(Data extracted from a collection)
○ ○ ○

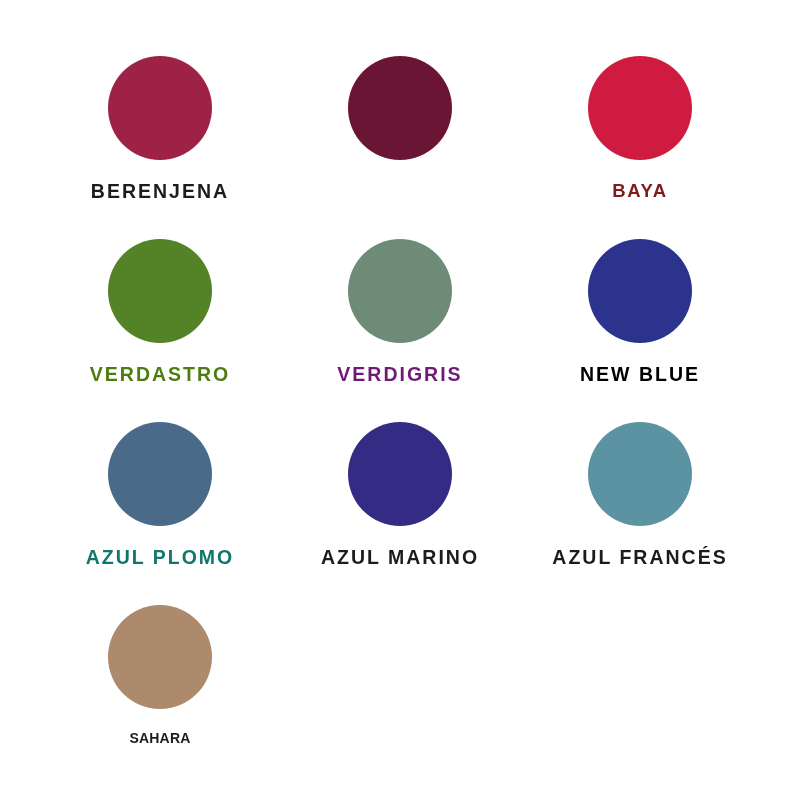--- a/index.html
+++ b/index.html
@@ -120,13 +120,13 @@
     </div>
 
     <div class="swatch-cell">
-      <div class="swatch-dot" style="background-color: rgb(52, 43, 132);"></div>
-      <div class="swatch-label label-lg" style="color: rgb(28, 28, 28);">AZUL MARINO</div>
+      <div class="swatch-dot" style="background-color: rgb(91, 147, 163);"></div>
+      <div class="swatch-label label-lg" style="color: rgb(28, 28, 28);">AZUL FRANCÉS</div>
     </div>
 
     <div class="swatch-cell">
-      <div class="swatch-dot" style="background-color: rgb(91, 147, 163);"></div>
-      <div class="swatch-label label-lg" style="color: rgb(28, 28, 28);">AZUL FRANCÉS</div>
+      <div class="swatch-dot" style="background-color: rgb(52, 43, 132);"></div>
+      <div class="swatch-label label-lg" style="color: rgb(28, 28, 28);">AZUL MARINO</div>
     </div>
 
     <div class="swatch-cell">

○ ○ ○

All records must be output exactly as they are, except for the pictures, which are left out.

## Task solution
--- a/index.html
+++ b/index.html
@@ -120,13 +120,13 @@
     </div>
 
     <div class="swatch-cell">
-      <div class="swatch-dot" style="background-color: rgb(52, 43, 132);"></div>
-      <div class="swatch-label label-lg" style="color: rgb(28, 28, 28);">AZUL MARINO</div>
+      <div class="swatch-dot" style="background-color: rgb(91, 147, 163);"></div>
+      <div class="swatch-label label-lg" style="color: rgb(28, 28, 28);">AZUL FRANCÉS</div>
     </div>
 
     <div class="swatch-cell">
-      <div class="swatch-dot" style="background-color: rgb(91, 147, 163);"></div>
-      <div class="swatch-label label-lg" style="color: rgb(28, 28, 28);">AZUL FRANCÉS</div>
+      <div class="swatch-dot" style="background-color: rgb(52, 43, 132);"></div>
+      <div class="swatch-label label-lg" style="color: rgb(28, 28, 28);">AZUL MARINO</div>
     </div>
 
     <div class="swatch-cell">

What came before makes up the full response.